Tá sentindo um empurrãozinho para largar o(a) parceiro(a) mesmo sem ter certeza? Hora de ligar o radar.
- Toda sessão a conversa termina com “você merece coisa melhor, separa logo”?
- O profissional não investiga finanças, filhos ou outros impactos?
- Você sai do consultório mais confuso que esclarecido?
- O terapeuta usa frases tipo “se eu fosse você…” em vez de perguntas abertas?
- Não há plano de ação para melhorar comunicação, só fala em rompimento?
O que fazer se você disse sim para 2 ou mais das perguntas:
- Seja claro e diga: “Não quero divórcio agora, quero entender opções“.

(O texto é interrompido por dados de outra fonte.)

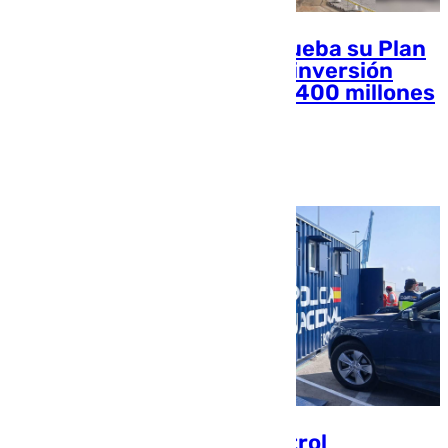
El Puerto de Algeciras aprueba su Plan
de Empresa 2027 con una inversión
pública y privada de casi 1.400 millones
de euros
Ana Villalta
Así funciona el nuevo control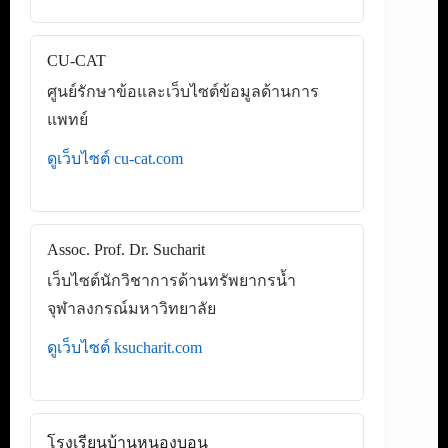
CU-CAT
ศูนย์รักษาข้อและเว็บไซต์ข้อมูลด้านการ
แพทย์
ดูเว็บไซต์ cu-cat.com
Assoc. Prof. Dr. Sucharit
เว็บไซต์นักวิชาการด้านทรัพยากรน้ำ
จุฬาลงกรณ์มหาวิทยาลัย
ดูเว็บไซต์ ksucharit.com
โรงเรียนบ้านหนองบอน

- Peça objetivos terapêuticos escritos e prazo para rever progresso;
- Considere segunda opinião com outro profissional ou terapeuta de casal;
- Se sentir pressão ou julgamento, procure o CRP para orientação ética.
Você sabia?
62% dos casais melhoram após treinar habilidades de diálogo antes de pensar em separar.
Perguntas frequentes
- Psicólogo pode mandar eu me separar logo na primeira sessão?

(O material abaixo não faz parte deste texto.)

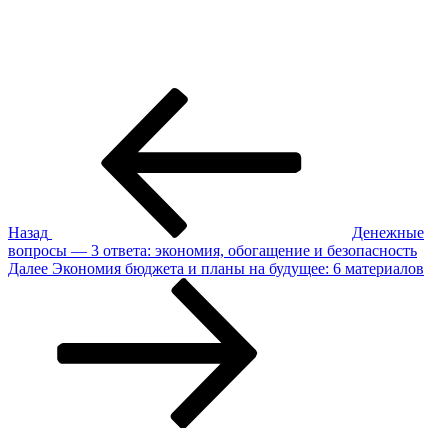
Навигация
Предыдущая
запись:
по
записям
Назад
Денежные
вопросы — 3 ответа: экономия, обогащение и безопасность
Следующая
Далее
Экономия бюджета и планы на будущее: 6 материалов
запись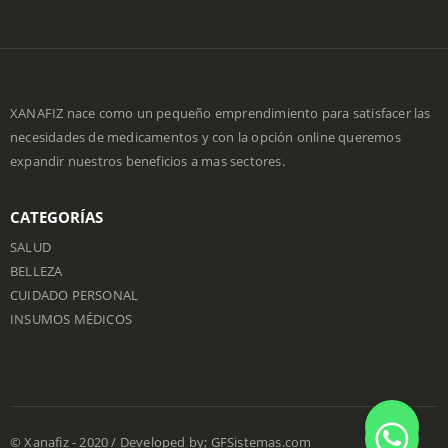
XANAFIZ nace como un pequeño emprendimiento para satisfacer las
necesidades de medicamentos y con la opción online queremos
expandir nuestros beneficios a mas sectores.
CATEGORÍAS
SALUD
BELLEZA
CUIDADO PERSONAL
INSUMOS MÉDICOS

Não. Ele precisa primeiro avaliar contexto, segurança e objetivos de terapia. Conselho imediato viola a ética profissional. - Qual a diferença entre sugerir e apoiar meu divórcio?
Sugerir é empurrar a decisão; apoiar é dar suporte quando você já optou por se separar. - Violência doméstica: o terapeuta é obrigado a recomendar separação?
Sim, se houver risco real ele deve indicar afastamento seguro e encaminhar à rede de proteção. - Terapia de casal impede o divórcio?
Não garante, mas aumenta clareza e chance de reconciliação quando ambos colaboram. - Meu psicólogo fala muito da própria vida amorosa, isso é normal?
Excesso de auto-exposição é sinal vermelho; foco deve ser você, não a história dele. - Posso trocar de psicólogo se me sinto pressionado?
Claro. Você é livre para buscar segunda opinião ou outro profissional a qualquer momento. - Como denunciar conduta antiética de psicólogo?
Entre em contato com o Conselho Regional de Psicologia (CRP) do seu estado e abra representação. - Terapia individual influencia mais no divórcio que terapia de casal?
Pode influenciar sim, pois trabalha sua autonomia; já a de casal foca na relação como sistema. - Autoestima alta causa separação?
Não. Ela só facilita decisões coerentes; se a relação for saudável, tende a fortalecê-la. - É melhor procurar psicólogo homem se não quero ouvir “larga dele”?
Gênero não define conduta. Avalie formação, postura ética e abordagem, não o sexo do profissional.